══ INFORMATION GIVEN

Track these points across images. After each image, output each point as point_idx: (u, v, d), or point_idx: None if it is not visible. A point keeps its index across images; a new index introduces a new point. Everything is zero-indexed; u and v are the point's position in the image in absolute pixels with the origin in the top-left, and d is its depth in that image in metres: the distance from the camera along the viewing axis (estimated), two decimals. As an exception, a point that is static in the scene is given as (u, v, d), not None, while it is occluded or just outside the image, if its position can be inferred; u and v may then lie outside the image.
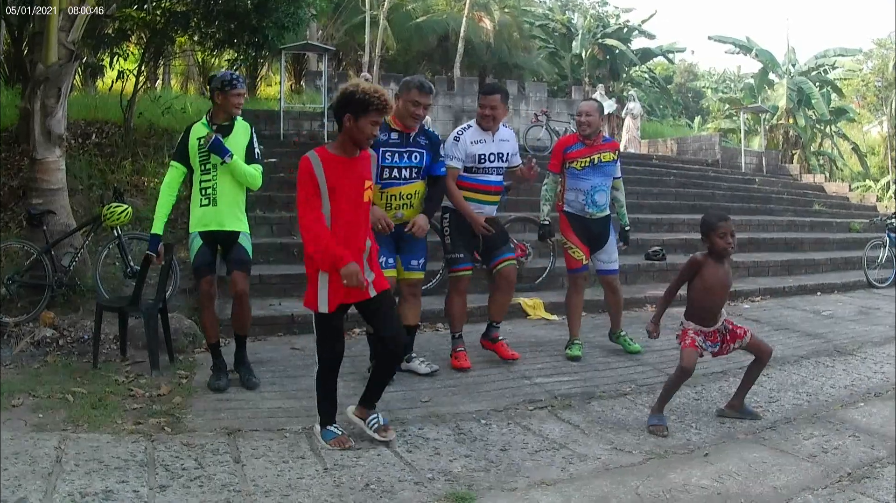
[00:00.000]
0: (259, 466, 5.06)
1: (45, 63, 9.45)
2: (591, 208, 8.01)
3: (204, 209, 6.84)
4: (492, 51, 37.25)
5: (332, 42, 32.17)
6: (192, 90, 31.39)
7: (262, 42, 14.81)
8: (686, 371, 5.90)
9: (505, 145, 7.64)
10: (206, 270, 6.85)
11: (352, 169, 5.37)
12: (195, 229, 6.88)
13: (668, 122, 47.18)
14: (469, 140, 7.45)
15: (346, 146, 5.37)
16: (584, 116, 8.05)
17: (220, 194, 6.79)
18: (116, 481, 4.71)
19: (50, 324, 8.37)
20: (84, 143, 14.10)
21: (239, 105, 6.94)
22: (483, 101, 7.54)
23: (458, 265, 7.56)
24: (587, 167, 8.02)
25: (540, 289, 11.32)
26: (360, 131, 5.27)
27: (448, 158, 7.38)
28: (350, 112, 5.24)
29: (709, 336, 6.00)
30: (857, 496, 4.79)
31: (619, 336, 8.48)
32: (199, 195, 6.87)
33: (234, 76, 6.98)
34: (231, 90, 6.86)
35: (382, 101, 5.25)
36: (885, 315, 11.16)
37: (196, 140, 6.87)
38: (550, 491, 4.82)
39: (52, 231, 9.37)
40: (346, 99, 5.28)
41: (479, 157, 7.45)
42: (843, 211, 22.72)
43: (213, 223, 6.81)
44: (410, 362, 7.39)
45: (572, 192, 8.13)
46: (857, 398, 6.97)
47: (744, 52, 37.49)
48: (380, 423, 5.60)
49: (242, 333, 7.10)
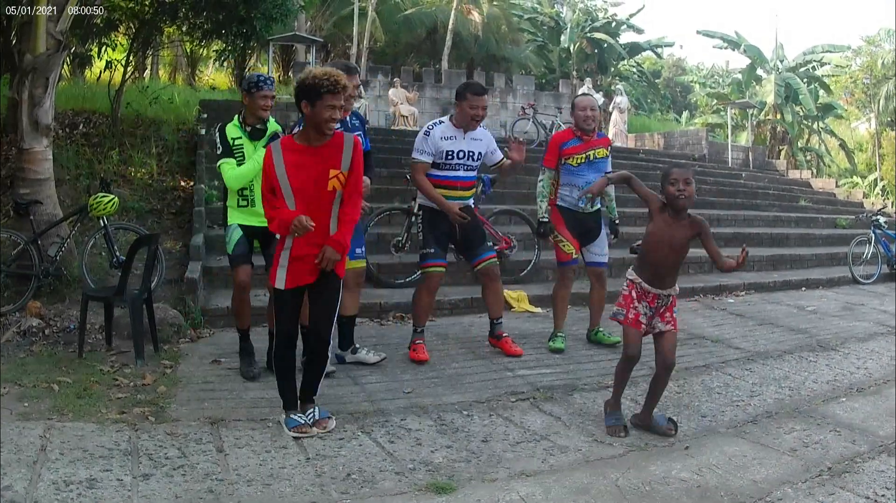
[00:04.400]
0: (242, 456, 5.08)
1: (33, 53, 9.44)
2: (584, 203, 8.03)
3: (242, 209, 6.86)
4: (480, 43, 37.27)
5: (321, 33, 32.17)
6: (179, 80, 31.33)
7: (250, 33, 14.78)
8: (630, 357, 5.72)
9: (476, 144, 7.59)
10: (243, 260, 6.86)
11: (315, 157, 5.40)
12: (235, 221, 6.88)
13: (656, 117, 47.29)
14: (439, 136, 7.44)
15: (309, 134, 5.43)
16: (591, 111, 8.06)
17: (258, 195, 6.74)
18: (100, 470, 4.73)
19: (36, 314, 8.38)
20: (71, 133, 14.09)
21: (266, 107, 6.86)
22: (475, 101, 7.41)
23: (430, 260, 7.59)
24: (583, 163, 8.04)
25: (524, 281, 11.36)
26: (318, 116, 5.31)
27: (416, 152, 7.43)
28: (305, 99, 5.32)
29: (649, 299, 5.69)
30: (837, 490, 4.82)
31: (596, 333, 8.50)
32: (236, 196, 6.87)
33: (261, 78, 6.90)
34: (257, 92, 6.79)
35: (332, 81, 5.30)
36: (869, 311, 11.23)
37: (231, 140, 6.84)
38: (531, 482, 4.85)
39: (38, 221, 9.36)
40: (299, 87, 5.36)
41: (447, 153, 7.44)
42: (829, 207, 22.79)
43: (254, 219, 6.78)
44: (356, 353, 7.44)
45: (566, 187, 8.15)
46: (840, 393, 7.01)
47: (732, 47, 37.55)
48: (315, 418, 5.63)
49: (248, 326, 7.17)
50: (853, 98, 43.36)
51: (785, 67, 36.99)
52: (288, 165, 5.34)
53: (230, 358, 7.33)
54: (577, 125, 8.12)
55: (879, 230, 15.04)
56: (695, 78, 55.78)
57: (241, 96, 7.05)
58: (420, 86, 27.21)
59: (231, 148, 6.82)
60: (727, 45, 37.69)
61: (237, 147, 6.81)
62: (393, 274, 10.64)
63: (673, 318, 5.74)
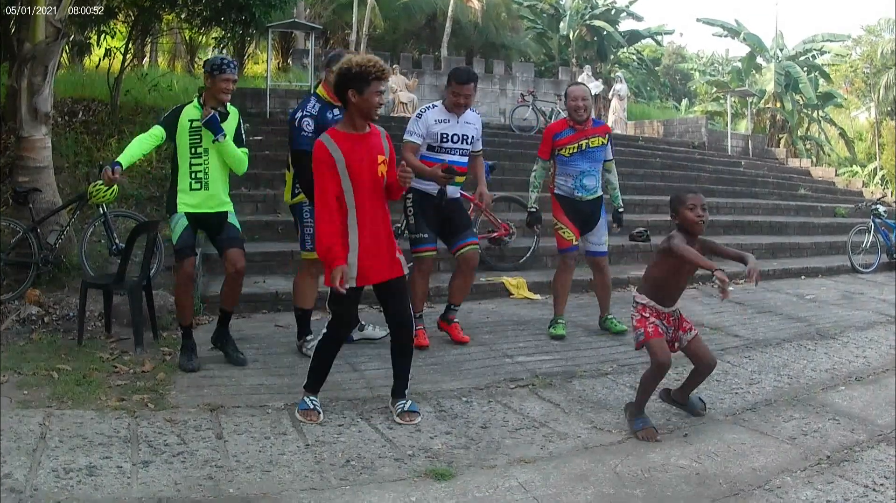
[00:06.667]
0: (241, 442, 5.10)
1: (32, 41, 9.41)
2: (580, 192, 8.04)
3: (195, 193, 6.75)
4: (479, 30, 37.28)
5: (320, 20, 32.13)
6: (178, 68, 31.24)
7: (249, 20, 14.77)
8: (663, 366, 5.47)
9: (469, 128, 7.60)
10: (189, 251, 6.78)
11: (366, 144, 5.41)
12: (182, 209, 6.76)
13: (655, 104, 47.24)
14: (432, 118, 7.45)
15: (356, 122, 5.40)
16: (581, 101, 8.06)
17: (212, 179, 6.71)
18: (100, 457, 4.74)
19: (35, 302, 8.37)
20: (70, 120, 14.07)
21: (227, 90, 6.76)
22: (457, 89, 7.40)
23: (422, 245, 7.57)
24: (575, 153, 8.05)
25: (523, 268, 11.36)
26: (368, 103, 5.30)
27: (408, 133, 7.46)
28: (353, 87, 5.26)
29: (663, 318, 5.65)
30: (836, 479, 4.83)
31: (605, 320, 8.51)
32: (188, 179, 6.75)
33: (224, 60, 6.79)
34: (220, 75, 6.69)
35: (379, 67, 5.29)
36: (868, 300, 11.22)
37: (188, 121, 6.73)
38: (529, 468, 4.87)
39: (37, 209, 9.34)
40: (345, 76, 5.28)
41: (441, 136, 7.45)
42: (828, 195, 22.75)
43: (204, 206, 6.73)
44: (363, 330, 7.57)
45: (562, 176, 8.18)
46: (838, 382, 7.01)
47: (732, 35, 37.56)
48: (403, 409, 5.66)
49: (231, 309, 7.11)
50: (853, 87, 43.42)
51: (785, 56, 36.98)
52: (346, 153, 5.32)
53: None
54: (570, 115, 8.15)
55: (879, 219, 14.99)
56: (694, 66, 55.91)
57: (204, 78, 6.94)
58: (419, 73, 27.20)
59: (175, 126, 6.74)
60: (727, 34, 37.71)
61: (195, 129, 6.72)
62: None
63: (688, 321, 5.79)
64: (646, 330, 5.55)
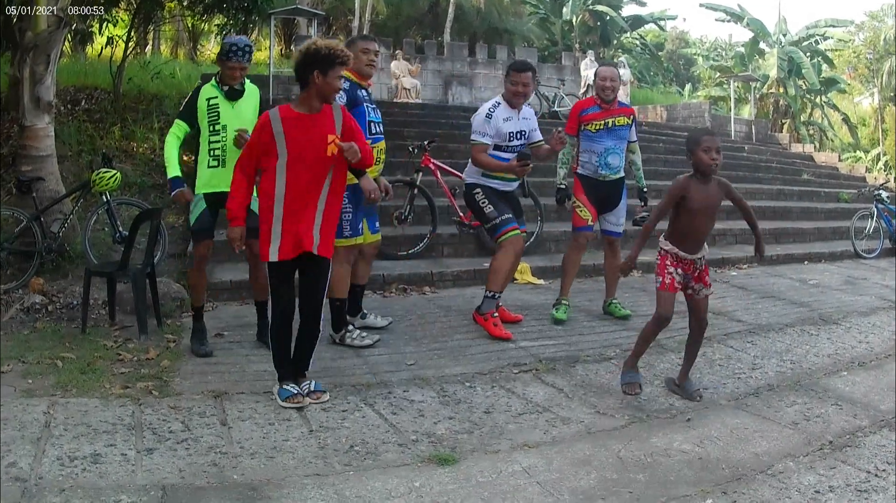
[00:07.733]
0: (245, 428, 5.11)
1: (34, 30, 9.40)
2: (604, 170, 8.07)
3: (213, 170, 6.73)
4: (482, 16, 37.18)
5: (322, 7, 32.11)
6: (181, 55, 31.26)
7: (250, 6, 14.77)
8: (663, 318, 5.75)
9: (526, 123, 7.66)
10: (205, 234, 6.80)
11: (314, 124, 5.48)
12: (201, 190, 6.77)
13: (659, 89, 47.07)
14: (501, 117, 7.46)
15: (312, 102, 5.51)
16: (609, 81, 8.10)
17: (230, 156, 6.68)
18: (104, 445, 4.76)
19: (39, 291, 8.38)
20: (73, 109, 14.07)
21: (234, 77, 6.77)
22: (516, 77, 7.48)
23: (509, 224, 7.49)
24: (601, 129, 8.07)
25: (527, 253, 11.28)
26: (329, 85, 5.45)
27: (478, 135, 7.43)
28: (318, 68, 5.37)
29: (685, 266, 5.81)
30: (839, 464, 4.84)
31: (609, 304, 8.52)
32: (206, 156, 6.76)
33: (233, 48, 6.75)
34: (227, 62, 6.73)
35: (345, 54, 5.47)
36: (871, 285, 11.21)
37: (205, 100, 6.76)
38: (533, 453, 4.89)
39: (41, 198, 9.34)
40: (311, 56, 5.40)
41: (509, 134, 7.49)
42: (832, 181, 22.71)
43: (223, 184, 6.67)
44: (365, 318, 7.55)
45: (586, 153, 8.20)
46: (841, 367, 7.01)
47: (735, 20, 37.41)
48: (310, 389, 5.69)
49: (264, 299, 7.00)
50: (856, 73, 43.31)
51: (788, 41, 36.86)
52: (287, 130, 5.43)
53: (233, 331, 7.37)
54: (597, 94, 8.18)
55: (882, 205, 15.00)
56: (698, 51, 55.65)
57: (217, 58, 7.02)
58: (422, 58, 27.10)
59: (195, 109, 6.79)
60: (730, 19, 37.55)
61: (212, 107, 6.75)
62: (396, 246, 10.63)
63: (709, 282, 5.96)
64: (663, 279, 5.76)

════

EXERCISE INSTRUCTIONS: Could you reproduce, exactly, every line above from the line with "31: (619, 336, 8.48)" to the line with "42: (843, 211, 22.72)", and no other line? Both ends count.

RESULT OF THE TASK:
31: (619, 336, 8.48)
32: (199, 195, 6.87)
33: (234, 76, 6.98)
34: (231, 90, 6.86)
35: (382, 101, 5.25)
36: (885, 315, 11.16)
37: (196, 140, 6.87)
38: (550, 491, 4.82)
39: (52, 231, 9.37)
40: (346, 99, 5.28)
41: (479, 157, 7.45)
42: (843, 211, 22.72)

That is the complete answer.